Maxwell stared at her. "I've been meaning to ask you. How do you come to be mixed up with us? I thought you washed your hands of us last night after the affair with the Wheeler."

Oop chuckled. "She was worried about you. Also, she is nosy."

"There's something else as well," said Maxwell. "How come you are mixed up in it at all? Let's take it from the first. You were the one who tipped us off about the Artifact-about it being sold."

"I didn't tip you off. I misspoke. It just-"

"You tipped us off," Maxwell declared. "I think you meant to do it. What do you know about the Artifact? You must have known something to not have wanted it sold."

"Yeah, that is right," said Oop. "Sister, you better start telling us what it is all about."

"A couple of bullies..."

"No," said Maxwell, "let's not turn it to a joke. This is something that's important."

"Well, I had heard about it being sold, as I told you. I wasn't supposed to know. And I was worried about it and I didn't like the sound of it. Not that there was anything really wrong with the sale of it, legally, I mean. I understood that Time had title to it and could sell it if it wished. But it didn't seem to me that a thing like the Artifact should be sold, even for umpteen billion dollars. Because I did know something about it-something that no one else knew about it and I was afraid to try to tell anyone what I knew. And when I mentioned how important the Artifact was to other people, I could see that they couldn't care less. Then, that night, when you two talked about it and were so interested-"

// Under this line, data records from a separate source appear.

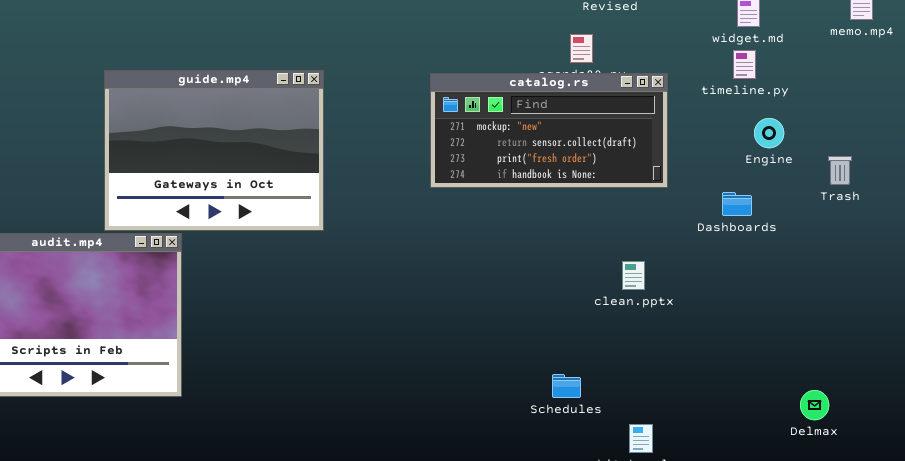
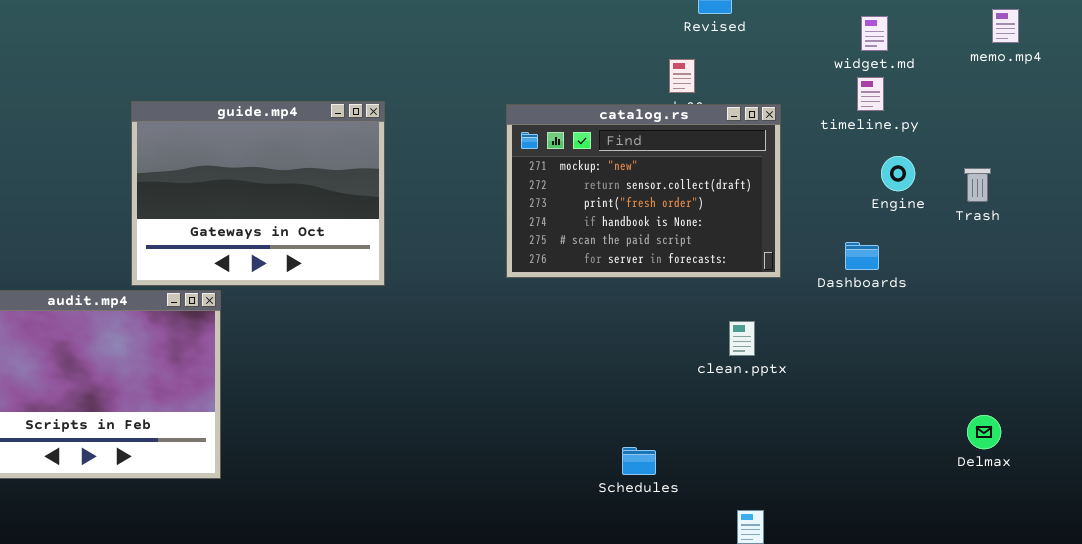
catalog.rs: [430,73,668,188] -> [506,104,781,278], resized
Trash: [828,156,852,185] -> [964,168,991,202], moved
Schedules: [552,374,581,398] -> [622,447,656,475], moved
Delmax: [800,390,829,420] -> [967,415,1001,449], moved

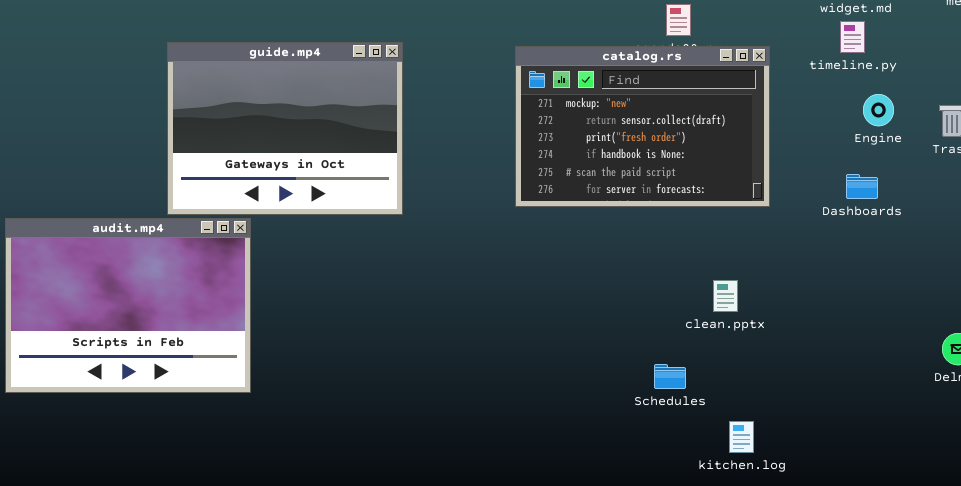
Dashboards: [845,242,879,270] -> [846,174,878,199], moved
clean.pptx: [729,321,755,356] -> [713,280,738,312], moved
Schedules: [622,447,656,475] -> [654,364,686,389], moved

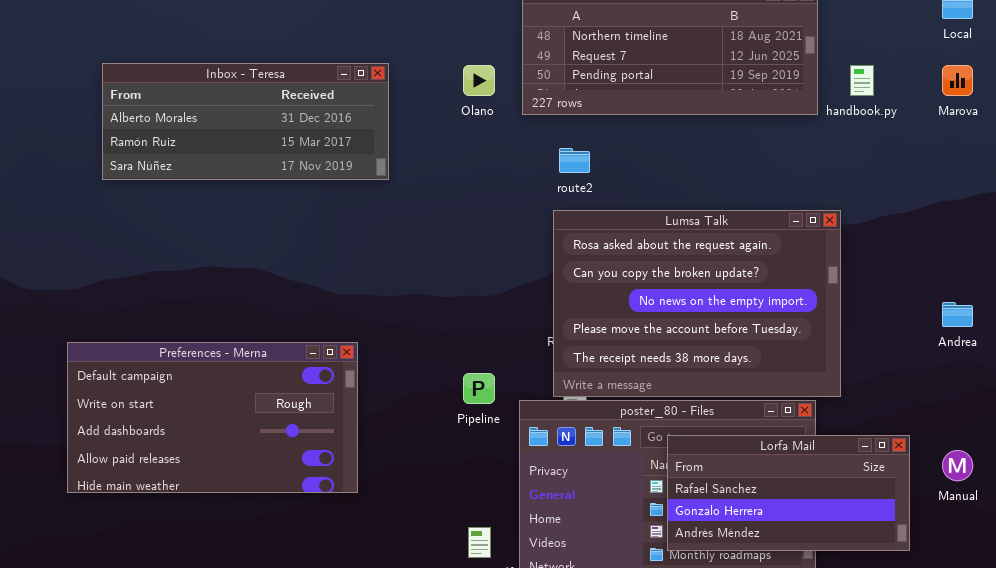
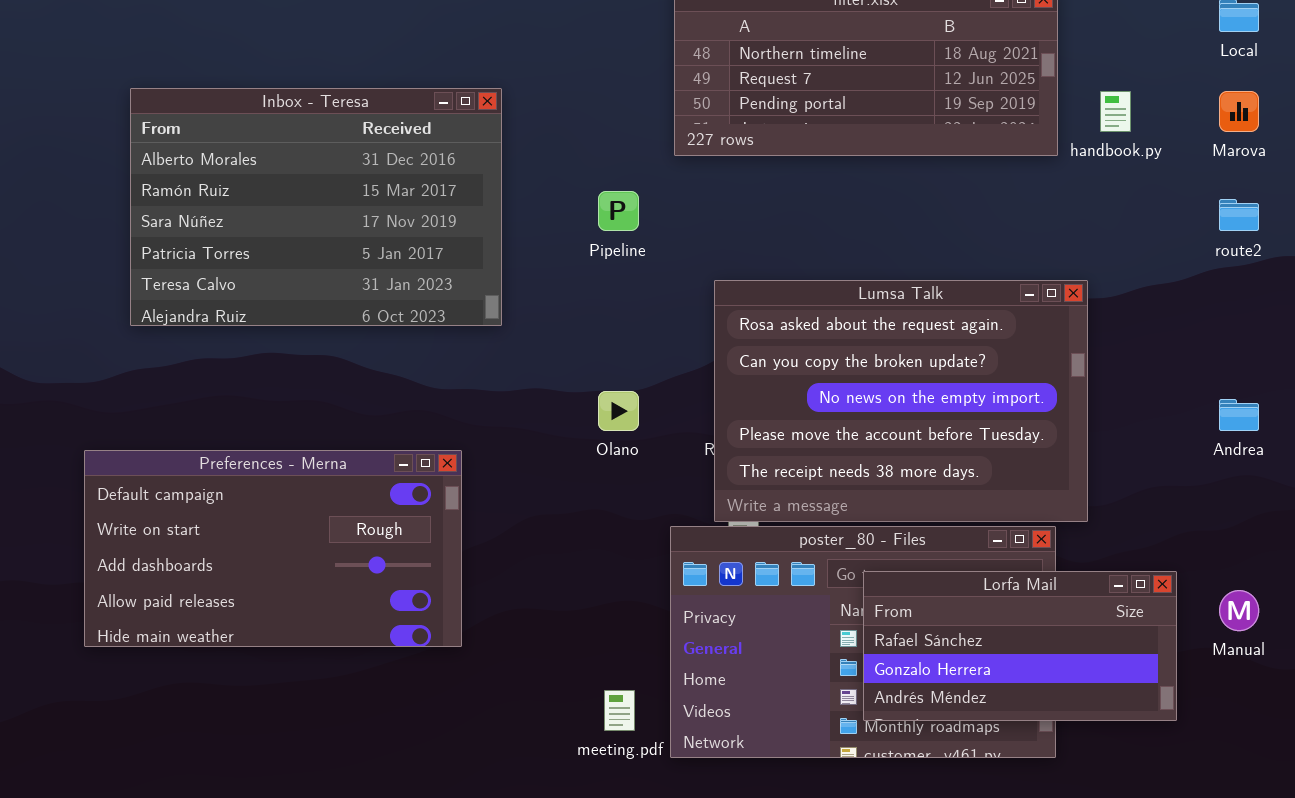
Inbox - Teresa: [102,63,389,180] -> [130,88,502,326], resized
Olano: [463,65,495,96] -> [598,391,639,431], moved
route2: [559,148,590,173] -> [1219,199,1259,231], moved
Pipeline: [463,373,495,404] -> [598,191,639,231], moved

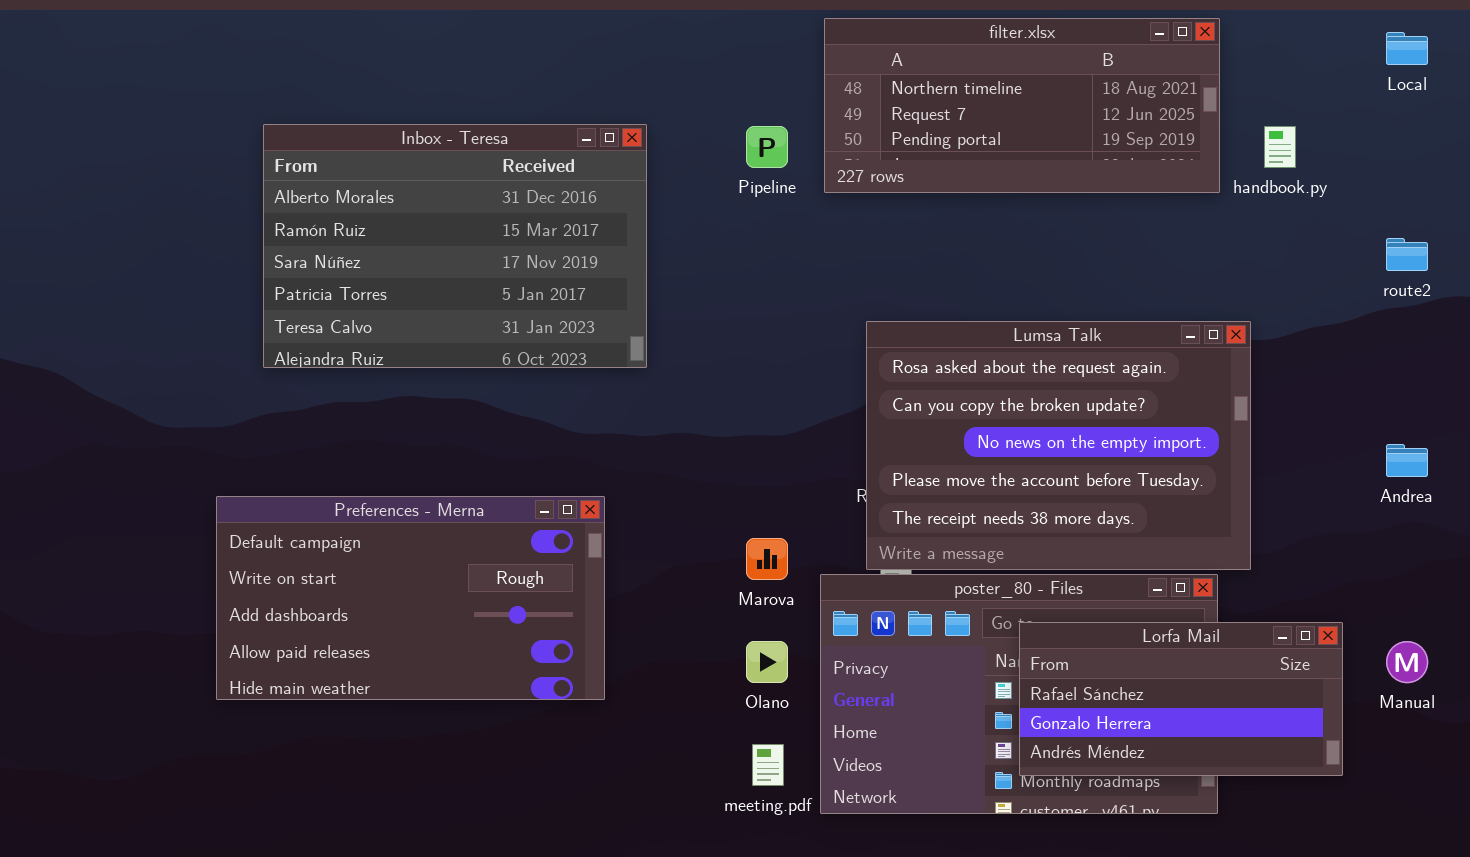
Marova: [1219,91,1259,132] -> [746,538,788,580], moved
Pipeline: [598,191,639,231] -> [746,126,788,168], moved
Olano: [598,391,639,431] -> [746,641,788,683], moved

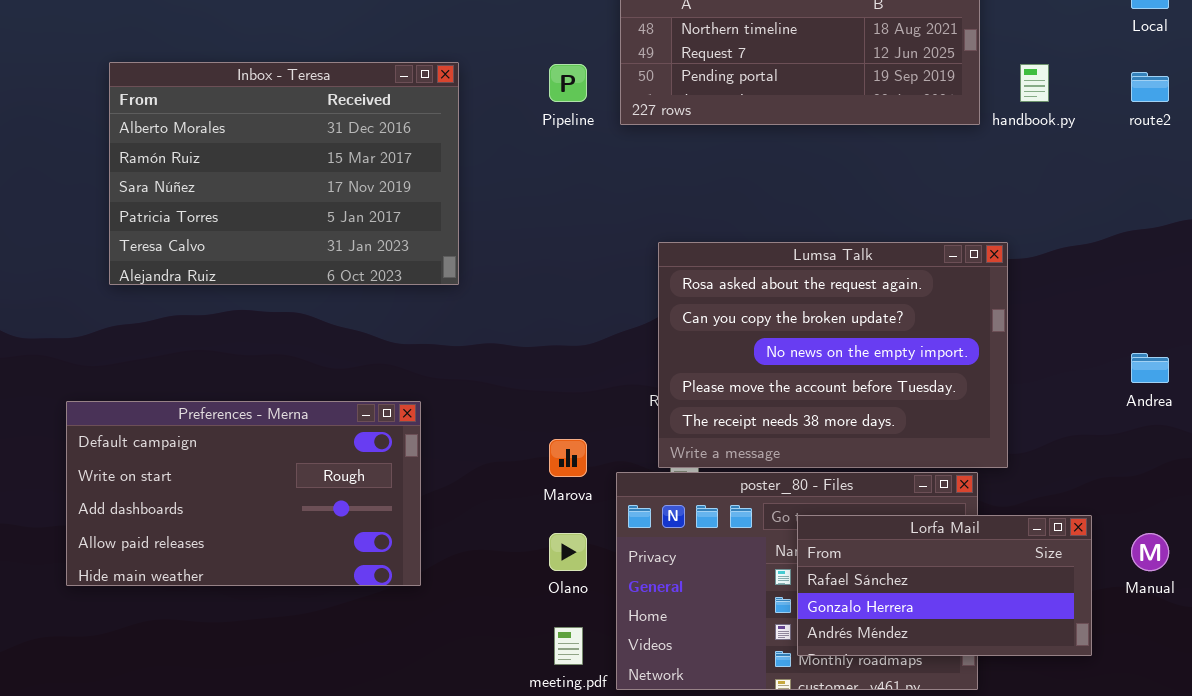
route2: [1386,238,1428,271] -> [1131,72,1169,102], moved

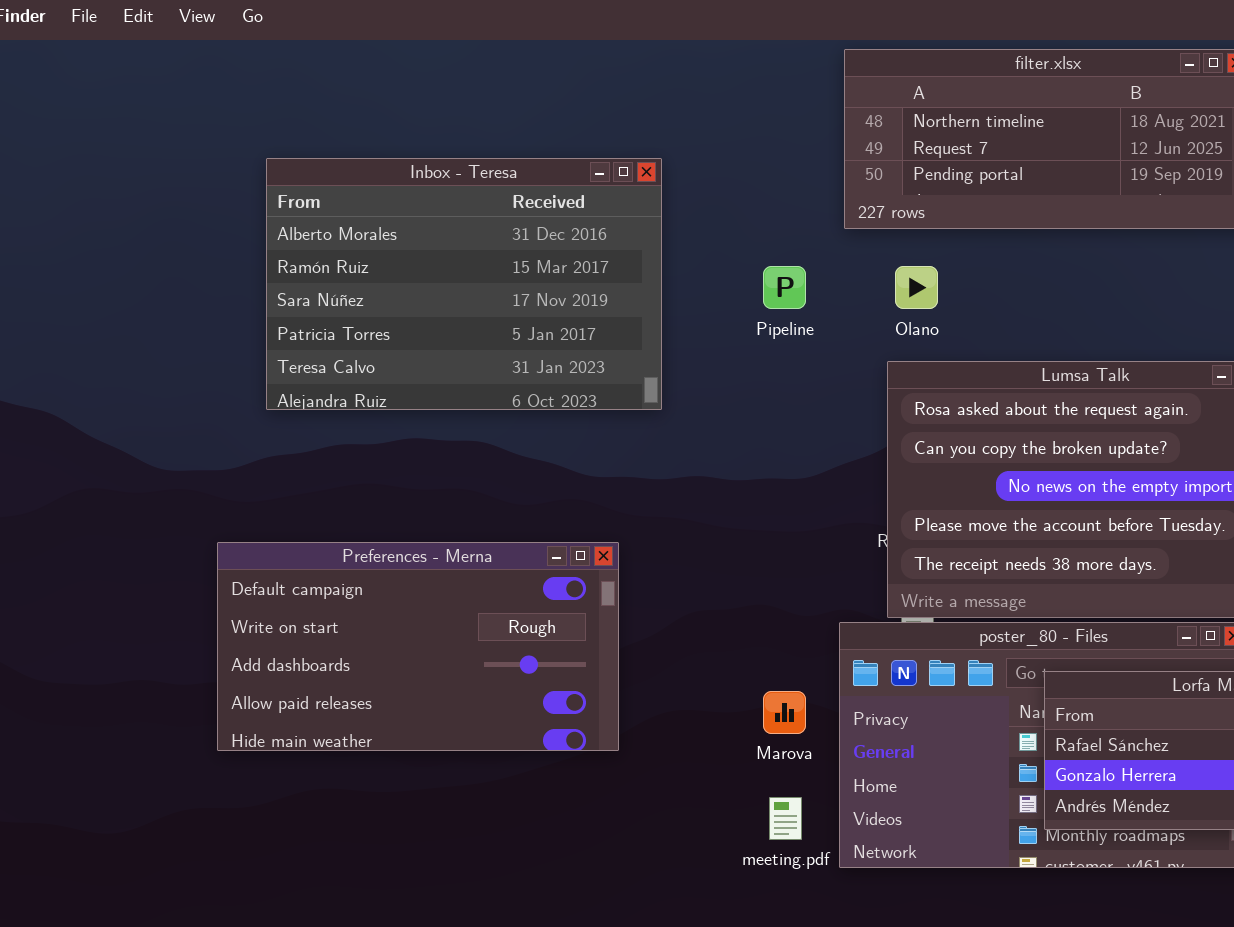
Pipeline: [549,64,587,102] -> [763,266,806,309], moved
Marova: [549,439,587,477] -> [763,691,806,734], moved
Olano: [549,533,587,571] -> [895,266,938,309], moved

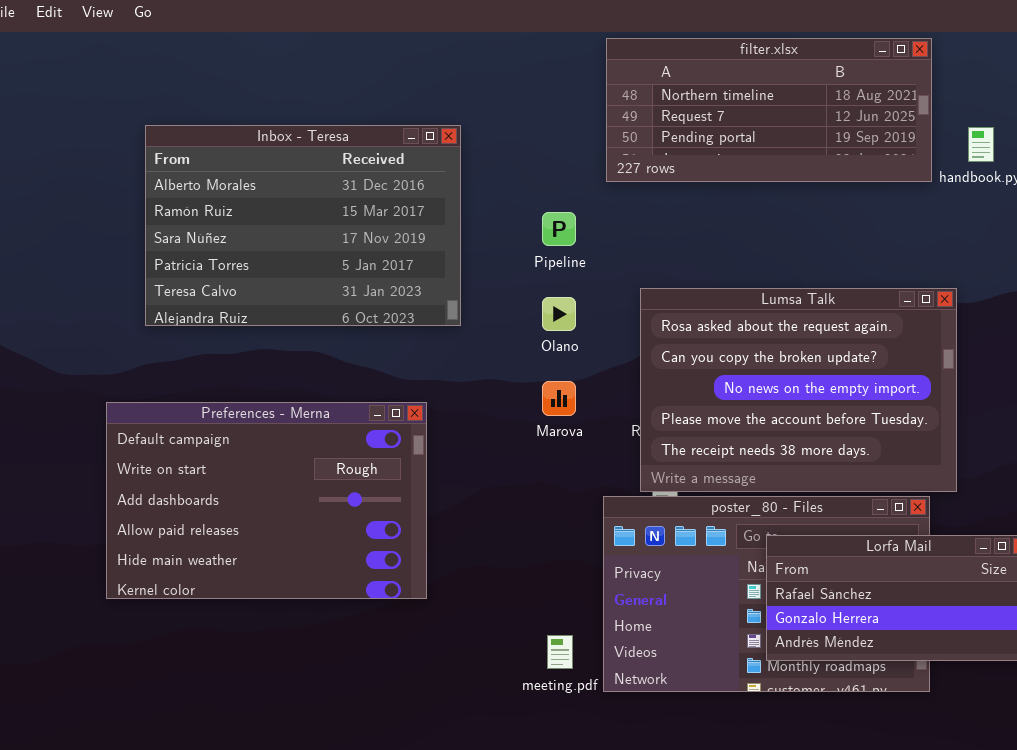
Olano: [895,266,938,309] -> [542,297,576,331], moved
Preferences - Merna: [217,542,619,751] -> [106,402,427,599], resized
Marova: [763,691,806,734] -> [542,381,576,416], moved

"You thought maybe we could help."

"Well, I don't know what I thought. But you were the first ones who had shown any interest in it. Although I couldn't tell you. I couldn't come right out and tell you, because, you see, I wasn't supposed to know it and there was a matter of being loyal to Time and I was all mixed up."

"Were you working with the Artifact? Is that how..."

"Well, no," she said, "not working with it. But one day when I stopped to look at it-like any tourist, you under stand, just walking through the inner court of the museum and stopping to have a look at it, because it was an interesting object and a mysterious one as well-and I saw something, or thought I saw something. I don't know now. I can't be sure. Although at the time, I remembered I was sure, I was absolutely certain that I saw this thing about it no one had ever noticed, or if they had noticed..."

She stopped and looked from one to the other of them. Neither spoke. They sat silent, waiting for her to go on. "I can't be sure," she said. "Not now. Now I can't be sure."

"Go ahead," said 0op. "Tell us the best you can."

She nodded soberly. "It was just for an instant. So quick so fast, and yet at the time there was no doubt I had really seen it. The sun was shining through the windows and the sunlight was falling on the Artifact. Maybe no one had ever looked at the Artifact before when the sunlight had been shining on it at precisely the angle it shone on it that day. I don't know. That could be the explanation, I suppose. But it seemed to me I saw something inside the Artifact. Well, really not inside of it, either. Rather, as if the Artifact was something that had been pressed or shaped into an oblong block, but you couldn't know this except when the sun shone just right upon it. It seemed to me that I could see an eye, and for just an instant, when I saw that eye, I knew that it was alive and that it was watching me and-"

"But that can't be!" yelled Oop. "The Artifact is like a stone. Like a piece of metal."

"A funny piece of metal," said Maxwell. "Something that you can't pry into, something that-" "

It's only fair to say," Carol reminded them, "that now I can't be sure. It might have been only my imagination."